ホイールコライダーは、ホイール摩擦を他の物理エンジンとは別に計算し、標準の物理マテリアル設定は無視します。代わりに、より現実的な動作を提供するスリップベースの摩擦モデルを使用します。

ほとんどの場合、作業車を作成するには、ホイールコライダーのデフォルトの摩擦で十分です。ホイールの摩擦設定を使用するには、実際の車両ダイナミクスのコンテキストにおけるフォワードスリップ (縦方向スリップとも呼ばれる) とサイドウェイスリップ (横方向のスリップとも呼ばれる) について理解している必要があります。非常にリアルな車両を作りたい場合や、ホイールの摩擦とスリップ動作をより細かく制御したい場合には、この理解が不可欠です。

実際の車両では、ゴムが伸縮してスリップを補うため、スリップが少なくてもホイールには大きい力と大きい摩擦が生じます。
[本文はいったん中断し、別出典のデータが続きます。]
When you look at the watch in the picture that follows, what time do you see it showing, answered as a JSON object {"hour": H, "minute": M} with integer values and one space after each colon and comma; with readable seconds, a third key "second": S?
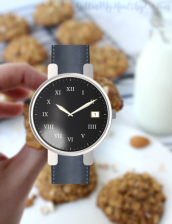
{"hour": 10, "minute": 10}
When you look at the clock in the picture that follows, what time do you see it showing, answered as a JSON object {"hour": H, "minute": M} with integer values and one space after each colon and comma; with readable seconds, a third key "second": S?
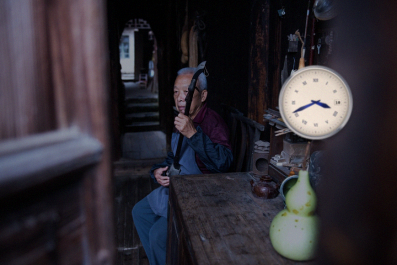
{"hour": 3, "minute": 41}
スリップが大きくなりすぎると、ホイールはスライドしたり回転したりして、加わる力が減少します。Unity は、ホイール摩擦カーブを使用してこの動作を定義し、説明します。

ホイール摩擦カーブのプロパティ

ホイールコライダーには、ホイール摩擦を表す 2 つのプロパティグループ Forward FrictionSideways Friction があります。各グループには、4 つの同じ設定があります (各プロパティの詳細については、Wheel collider コンポーネントのリファレンスを参照してください)。
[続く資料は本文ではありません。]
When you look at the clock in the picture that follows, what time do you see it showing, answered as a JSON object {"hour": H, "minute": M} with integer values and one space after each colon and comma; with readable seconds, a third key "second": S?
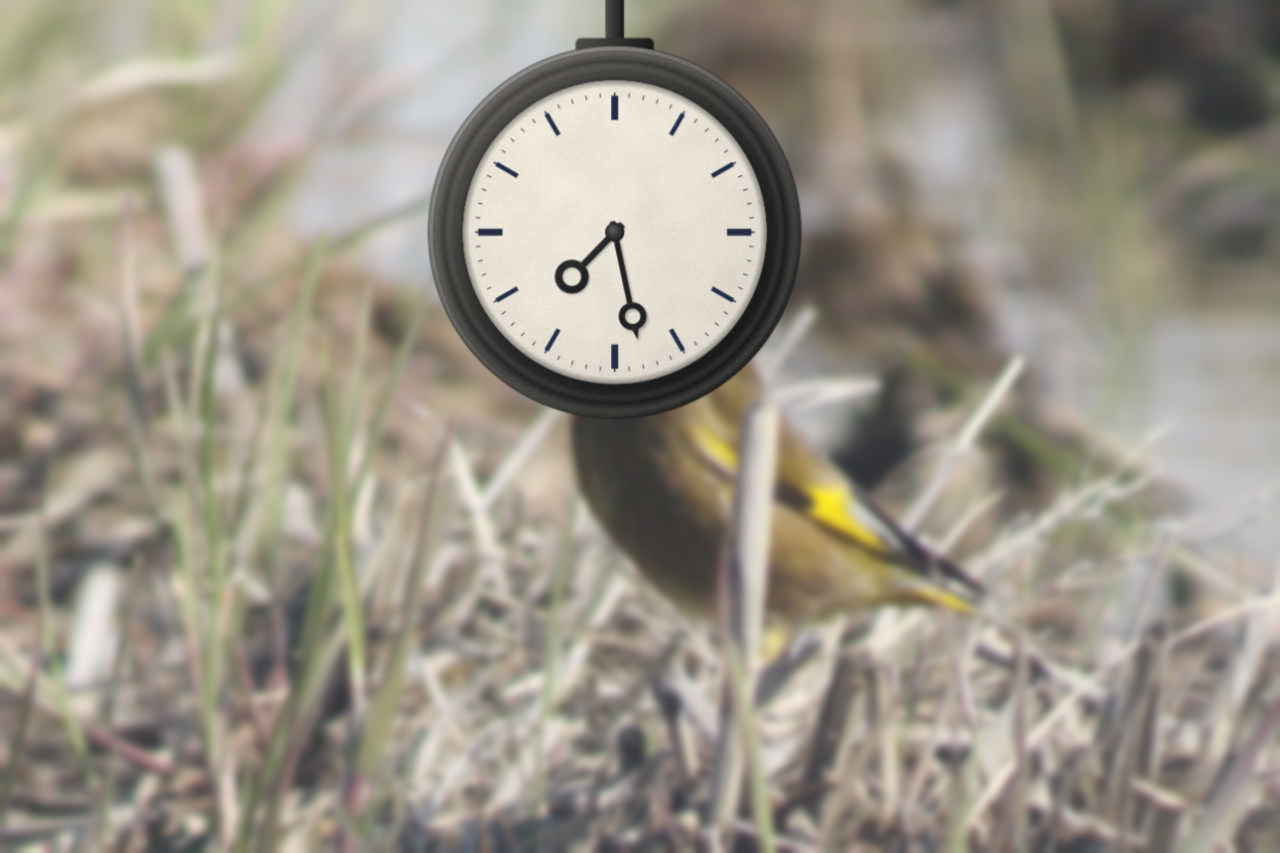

これらの WheelFrictionCurve プロパティは、一般的なホイールの摩擦設定におけるスリップとホイールの力の関係のカーブを表します。フォワード摩擦とサイドウェイ摩擦に対して、それぞれ 1 つのカーブがあります。

ホイール摩擦カーブの一般的な形状。
ホイール摩擦カーブの一般的な形状。

カーブは slip が 0、force が 0 を始点とします。slip が増加すると、ホイールが維持できる最大の力 (Extremum) に到達するまで force も増加します。この点の座標は (ExtremumSlip , ExtremumValue) です。

slip がさらに増加すると、ホイールがスライドまたは回転し始め、最大の force を維持できなくなります。その結果、force が減少し、slip が増加し続けるにつれて一定に維持できる点 (Asymptote) に到達します。この点の座標は (AsymptoteSlip , AsymptoteValue) です。